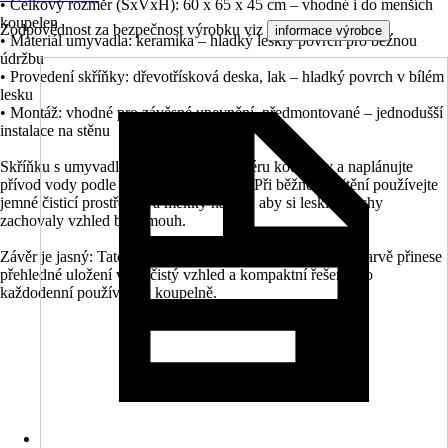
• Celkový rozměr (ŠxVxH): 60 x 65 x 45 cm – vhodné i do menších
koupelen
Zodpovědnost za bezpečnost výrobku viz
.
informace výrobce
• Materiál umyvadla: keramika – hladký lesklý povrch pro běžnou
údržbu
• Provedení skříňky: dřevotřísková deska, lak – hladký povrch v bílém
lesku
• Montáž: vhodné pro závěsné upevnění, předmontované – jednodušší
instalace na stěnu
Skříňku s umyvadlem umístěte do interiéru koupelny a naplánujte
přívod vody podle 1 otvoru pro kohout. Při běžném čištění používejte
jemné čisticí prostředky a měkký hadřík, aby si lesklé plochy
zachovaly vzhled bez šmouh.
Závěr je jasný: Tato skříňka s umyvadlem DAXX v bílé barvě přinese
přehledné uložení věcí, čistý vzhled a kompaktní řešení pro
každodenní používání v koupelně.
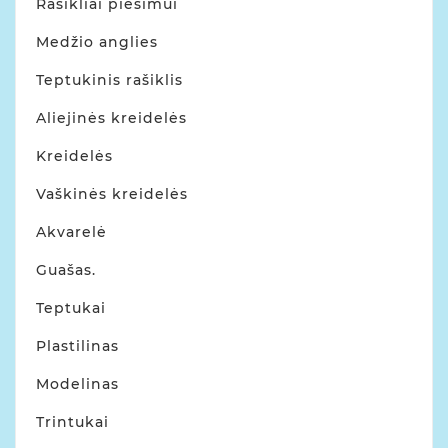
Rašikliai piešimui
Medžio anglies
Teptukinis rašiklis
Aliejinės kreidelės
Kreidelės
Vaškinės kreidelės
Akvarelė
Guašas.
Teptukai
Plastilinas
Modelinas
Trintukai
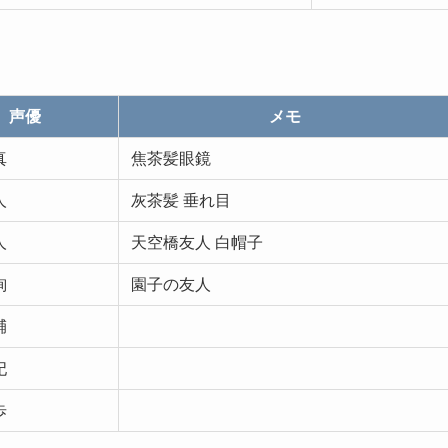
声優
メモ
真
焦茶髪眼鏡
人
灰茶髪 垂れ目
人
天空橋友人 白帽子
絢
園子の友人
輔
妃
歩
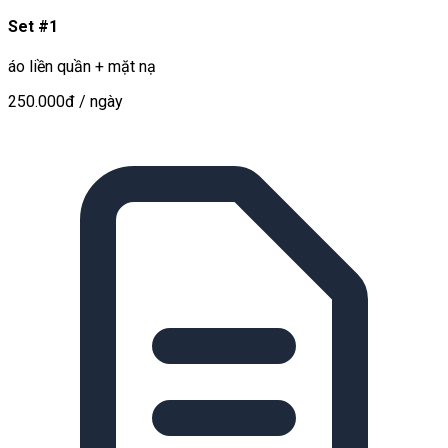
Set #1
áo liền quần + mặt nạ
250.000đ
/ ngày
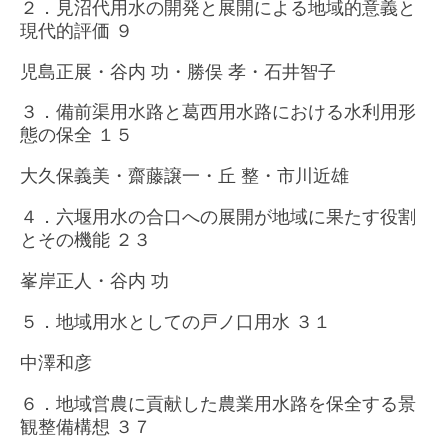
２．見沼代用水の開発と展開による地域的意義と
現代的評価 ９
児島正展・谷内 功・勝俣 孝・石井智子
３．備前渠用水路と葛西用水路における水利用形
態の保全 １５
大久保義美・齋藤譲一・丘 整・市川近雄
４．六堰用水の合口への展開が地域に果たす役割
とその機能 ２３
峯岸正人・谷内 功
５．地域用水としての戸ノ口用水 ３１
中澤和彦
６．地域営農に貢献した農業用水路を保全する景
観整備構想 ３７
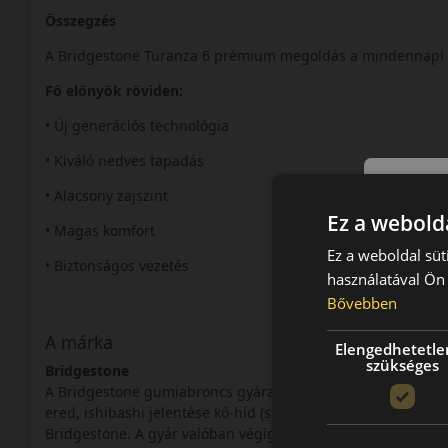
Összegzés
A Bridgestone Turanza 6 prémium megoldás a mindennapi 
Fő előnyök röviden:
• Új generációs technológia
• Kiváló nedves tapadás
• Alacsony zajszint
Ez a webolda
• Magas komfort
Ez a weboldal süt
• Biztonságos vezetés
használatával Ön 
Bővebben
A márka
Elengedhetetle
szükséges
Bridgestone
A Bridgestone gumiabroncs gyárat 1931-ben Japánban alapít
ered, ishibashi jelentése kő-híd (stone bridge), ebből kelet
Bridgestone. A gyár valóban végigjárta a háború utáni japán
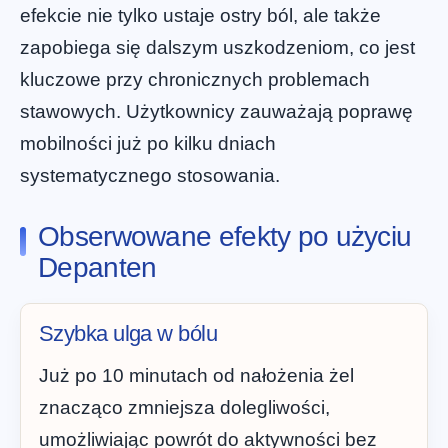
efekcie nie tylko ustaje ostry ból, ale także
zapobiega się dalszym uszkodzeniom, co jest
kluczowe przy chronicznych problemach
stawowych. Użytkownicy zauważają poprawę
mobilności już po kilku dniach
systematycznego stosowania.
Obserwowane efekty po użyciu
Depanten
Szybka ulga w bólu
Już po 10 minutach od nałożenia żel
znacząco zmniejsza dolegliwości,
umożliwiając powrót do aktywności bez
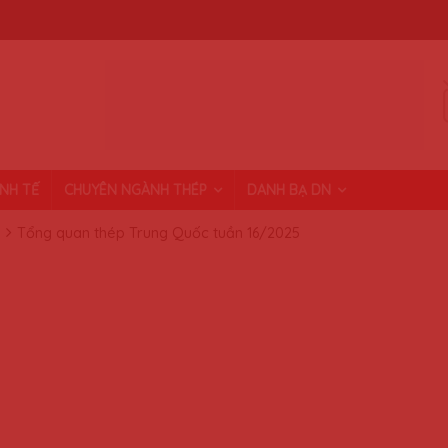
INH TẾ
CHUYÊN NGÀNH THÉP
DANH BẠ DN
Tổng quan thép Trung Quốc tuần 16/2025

» What you need to do: Please give every line of text from the material above as a JSON list of strings, one string per line, with blank lines dropped and the pictures left out.

» Answer section:
[
  "• Celkový rozměr (ŠxVxH): 60 x 65 x 45 cm – vhodné i do menších",
  "koupelen",
  "Zodpovědnost za bezpečnost výrobku viz",
  ".",
  "informace výrobce",
  "• Materiál umyvadla: keramika – hladký lesklý povrch pro běžnou",
  "údržbu",
  "• Provedení skříňky: dřevotřísková deska, lak – hladký povrch v bílém",
  "lesku",
  "• Montáž: vhodné pro závěsné upevnění, předmontované – jednodušší",
  "instalace na stěnu",
  "Skříňku s umyvadlem umístěte do interiéru koupelny a naplánujte",
  "přívod vody podle 1 otvoru pro kohout. Při běžném čištění používejte",
  "jemné čisticí prostředky a měkký hadřík, aby si lesklé plochy",
  "zachovaly vzhled bez šmouh.",
  "Závěr je jasný: Tato skříňka s umyvadlem DAXX v bílé barvě přinese",
  "přehledné uložení věcí, čistý vzhled a kompaktní řešení pro",
  "každodenní používání v koupelně.",
  "Rašikliai piešimui",
  "Medžio anglies",
  "Teptukinis rašiklis",
  "Aliejinės kreidelės",
  "Kreidelės",
  "Vaškinės kreidelės",
  "Akvarelė",
  "Guašas.",
  "Teptukai",
  "Plastilinas",
  "Modelinas",
  "Trintukai",
  "声優",
  "メモ",
  "真",
  "焦茶髪眼鏡",
  "人",
  "灰茶髪 垂れ目",
  "人",
  "天空橋友人 白帽子",
  "絢",
  "園子の友人",
  "輔",
  "妃",
  "歩",
  "Set #1",
  "áo liền quần + mặt nạ",
  "250.000đ",
  "/ ngày",
  "２．見沼代用水の開発と展開による地域的意義と",
  "現代的評価 ９",
  "児島正展・谷内 功・勝俣 孝・石井智子",
  "３．備前渠用水路と葛西用水路における水利用形",
  "態の保全 １５",
  "大久保義美・齋藤譲一・丘 整・市川近雄",
  "４．六堰用水の合口への展開が地域に果たす役割",
  "とその機能 ２３",
  "峯岸正人・谷内 功",
  "５．地域用水としての戸ノ口用水 ３１",
  "中澤和彦",
  "６．地域営農に貢献した農業用水路を保全する景",
  "観整備構想 ３７",
  "Összegzés",
  "A Bridgestone Turanza 6 prémium megoldás a mindennapi ",
  "Fő előnyök röviden:",
  "• Új generációs technológia",
  "• Kiváló nedves tapadás",
  "• Alacsony zajszint",
  "Ez a webolda",
  "• Magas komfort",
  "Ez a weboldal süt",
  "• Biztonságos vezetés",
  "használatával Ön ",
  "Bővebben",
  "A márka",
  "Elengedhetetle",
  "szükséges",
  "Bridgestone",
  "A Bridgestone gumiabroncs gyárat 1931-ben Japánban alapít",
  "ered, ishibashi jelentése kő-híd (stone bridge), ebből kelet",
  "Bridgestone. A gyár valóban végigjárta a háború utáni japán",
  "efekcie nie tylko ustaje ostry ból, ale także",
  "zapobiega się dalszym uszkodzeniom, co jest",
  "kluczowe przy chronicznych problemach",
  "stawowych. Użytkownicy zauważają poprawę",
  "mobilności już po kilku dniach",
  "systematycznego stosowania.",
  "Obserwowane efekty po użyciu",
  "Depanten",
  "Szybka ulga w bólu",
  "Już po 10 minutach od nałożenia żel",
  "znacząco zmniejsza dolegliwości,",
  "umożliwiając powrót do aktywności bez",
  "INH TẾ",
  "CHUYÊN NGÀNH THÉP",
  "DANH BẠ DN",
  "Tổng quan thép Trung Quốc tuần 16/2025"
]